Excerpted data —
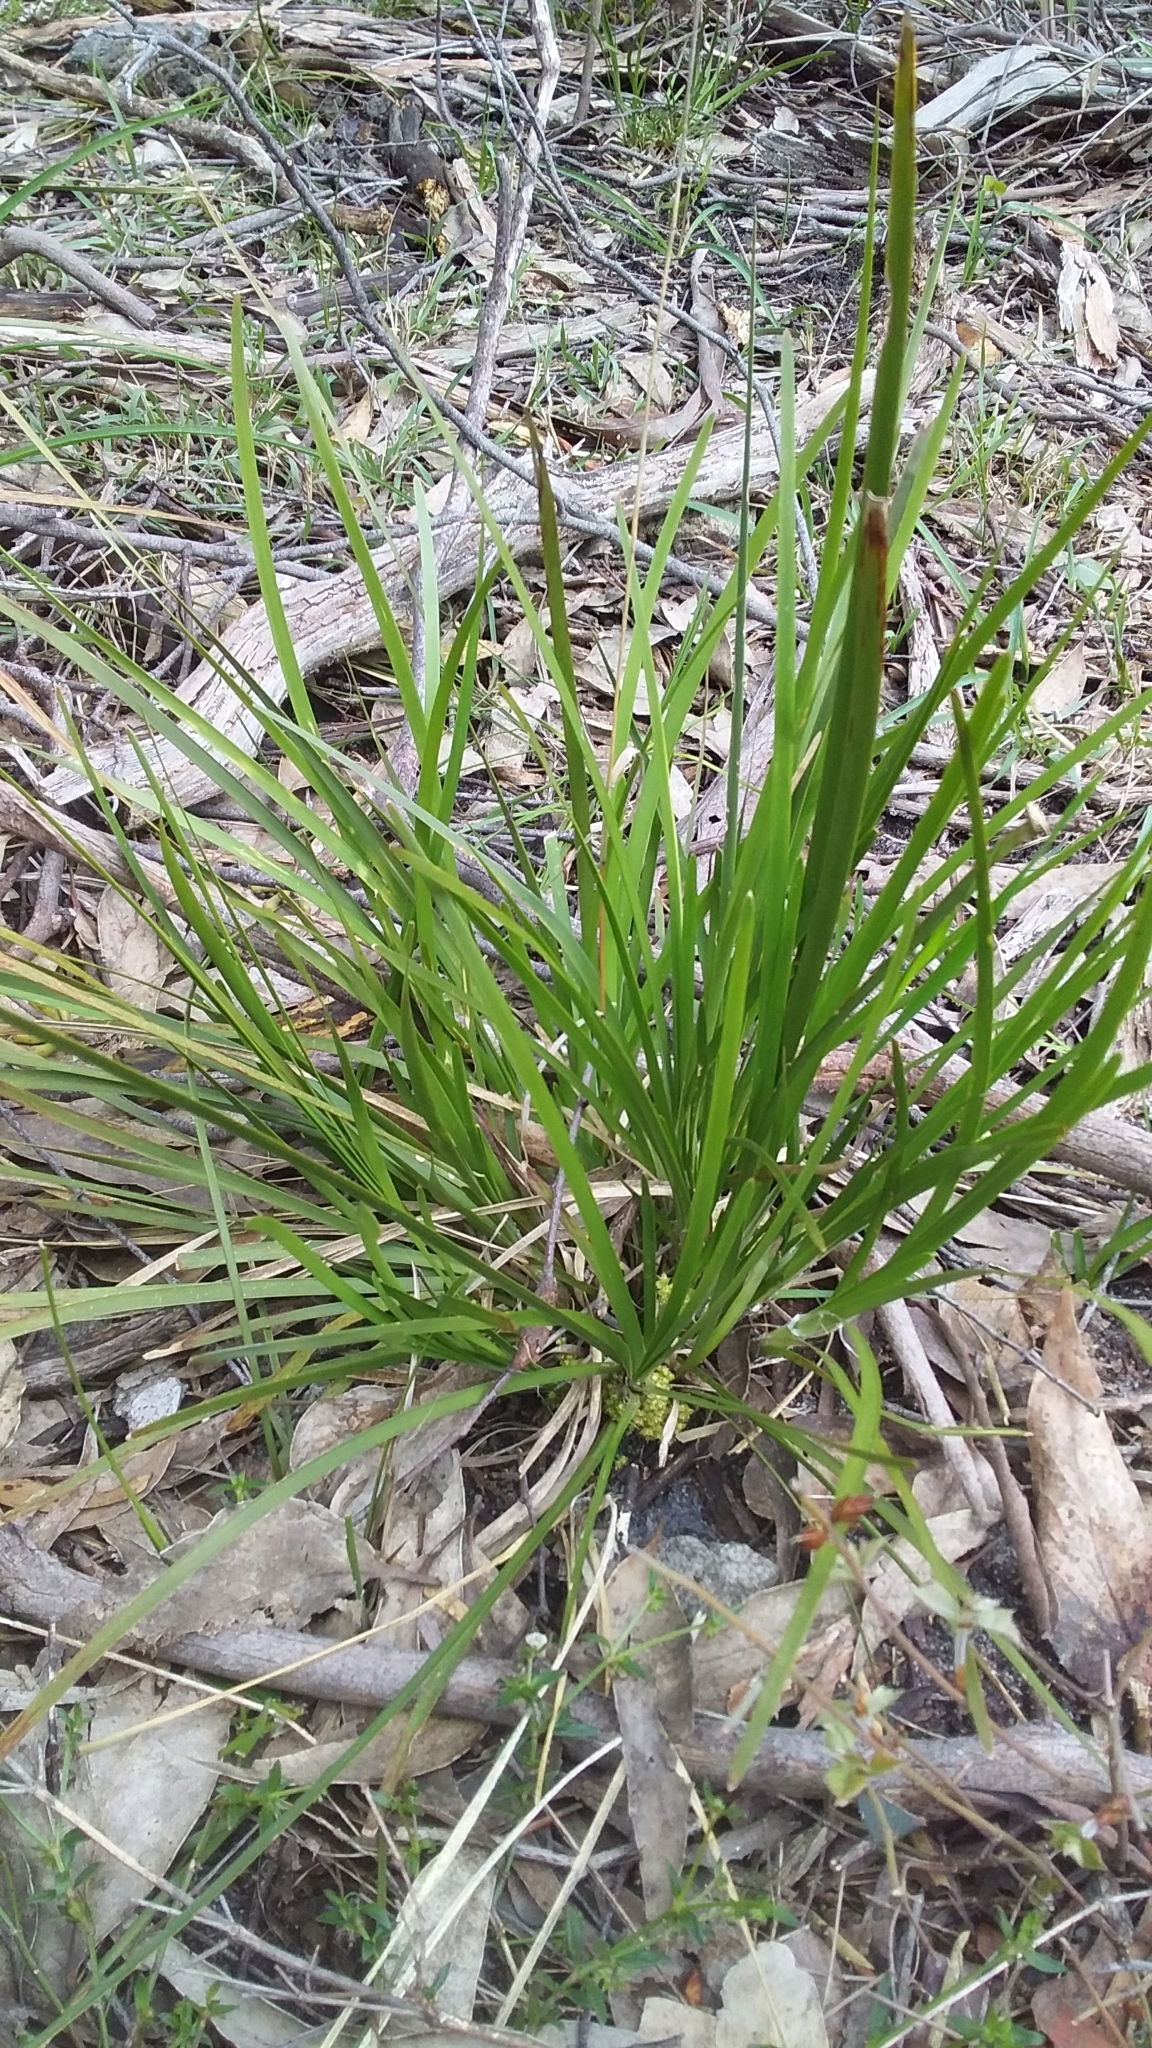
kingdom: Plantae
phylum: Tracheophyta
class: Liliopsida
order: Asparagales
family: Asparagaceae
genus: Lomandra
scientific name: Lomandra densiflora
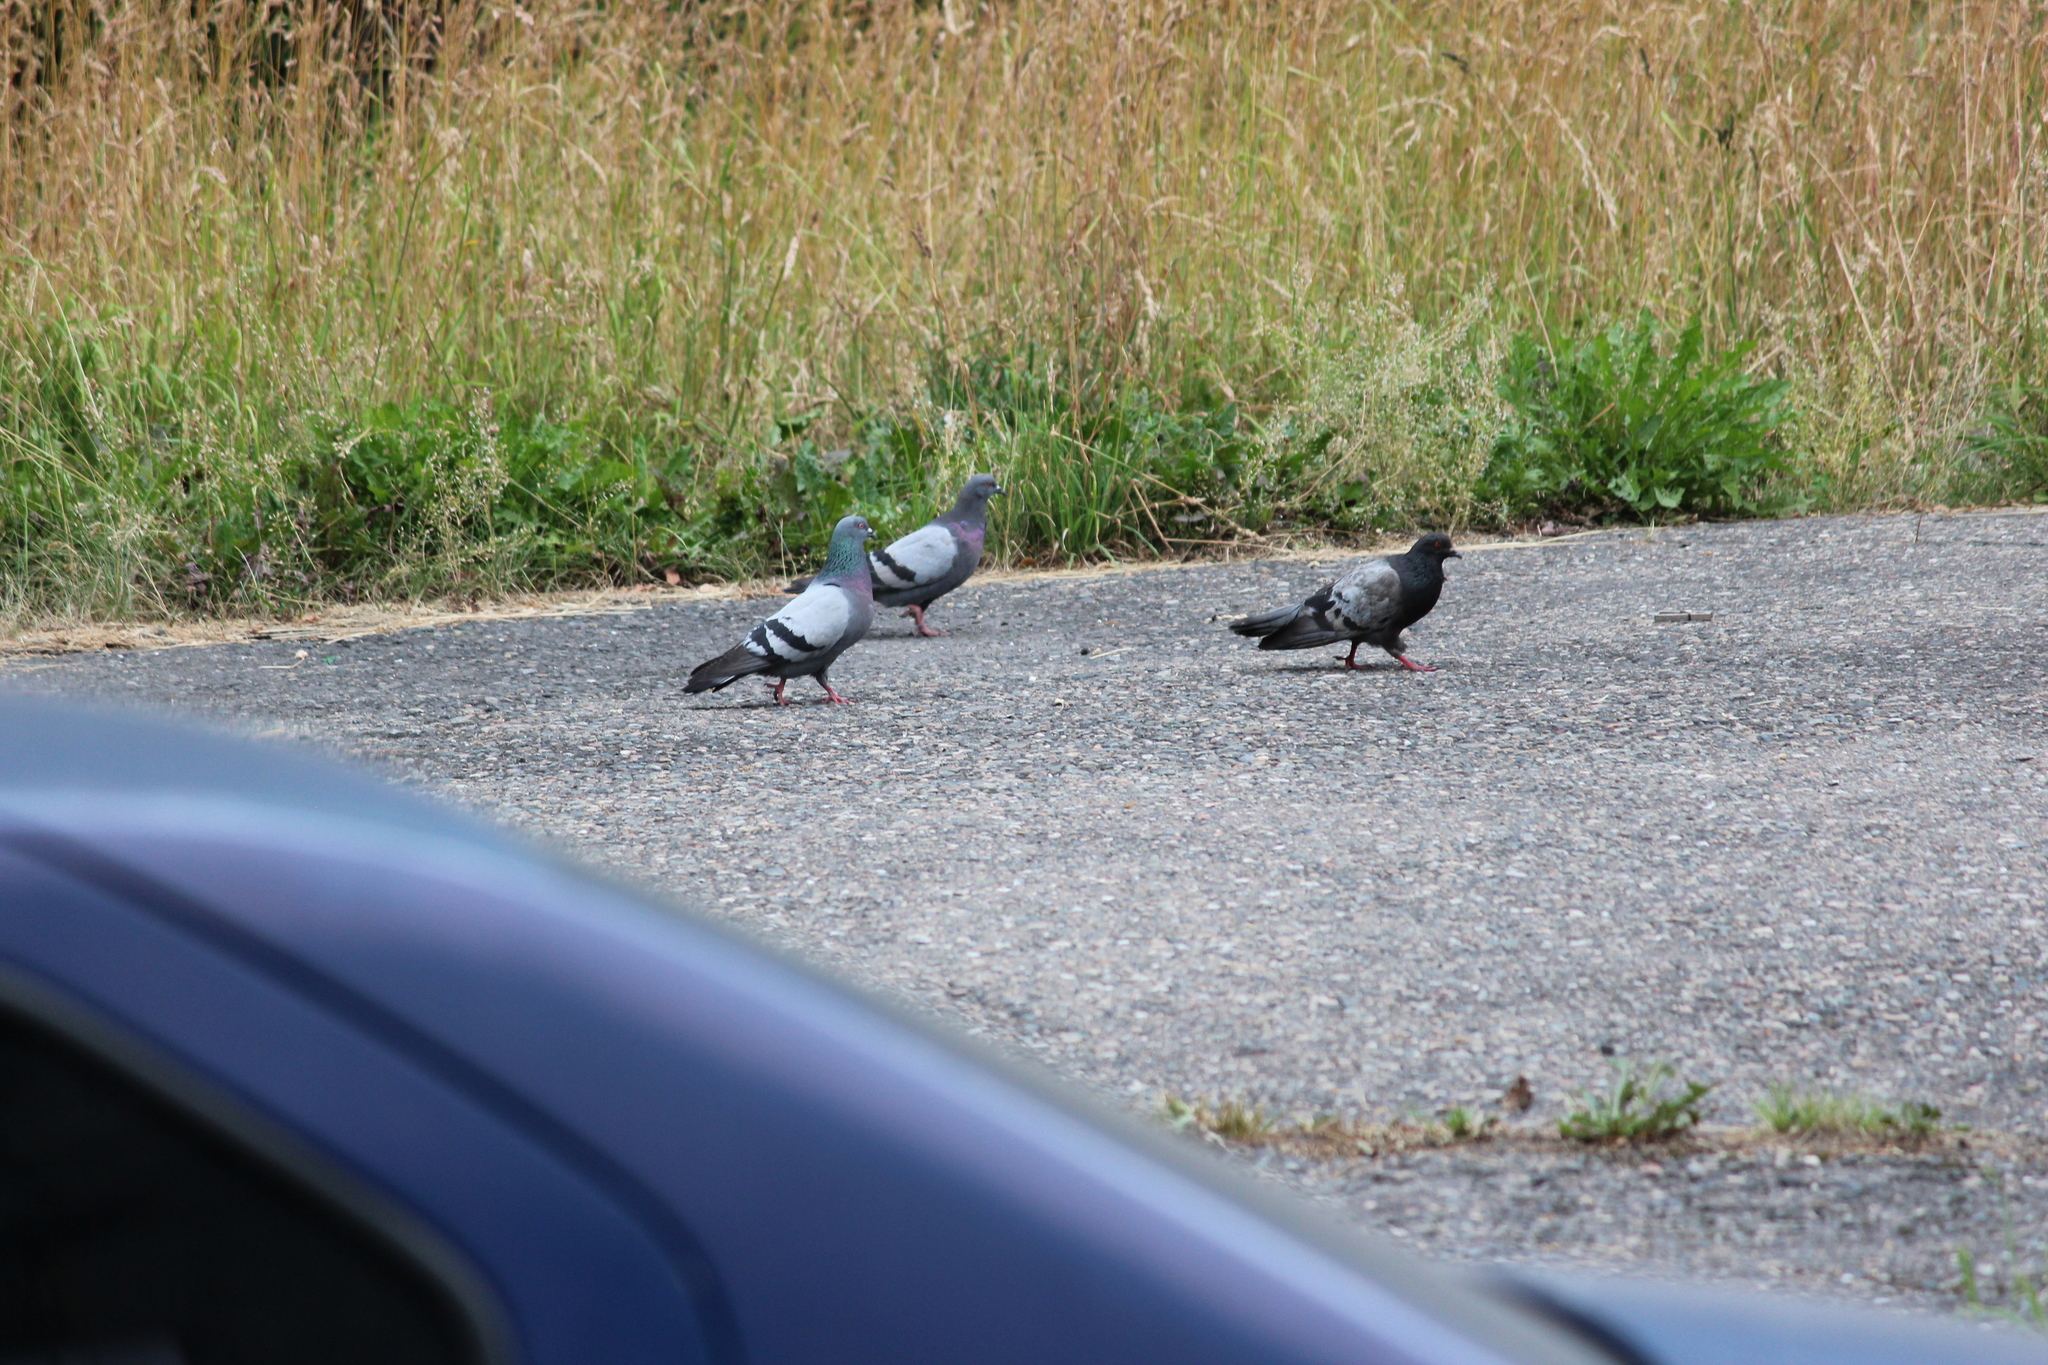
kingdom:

Exercise aim — Please copy the data word for word, starting with the line containing "class: Liliopsida" and going on through the end of the data, both included, and leave the pictures out of your copy.

Task answer —
class: Liliopsida
order: Asparagales
family: Asparagaceae
genus: Lomandra
scientific name: Lomandra densiflora
kingdom:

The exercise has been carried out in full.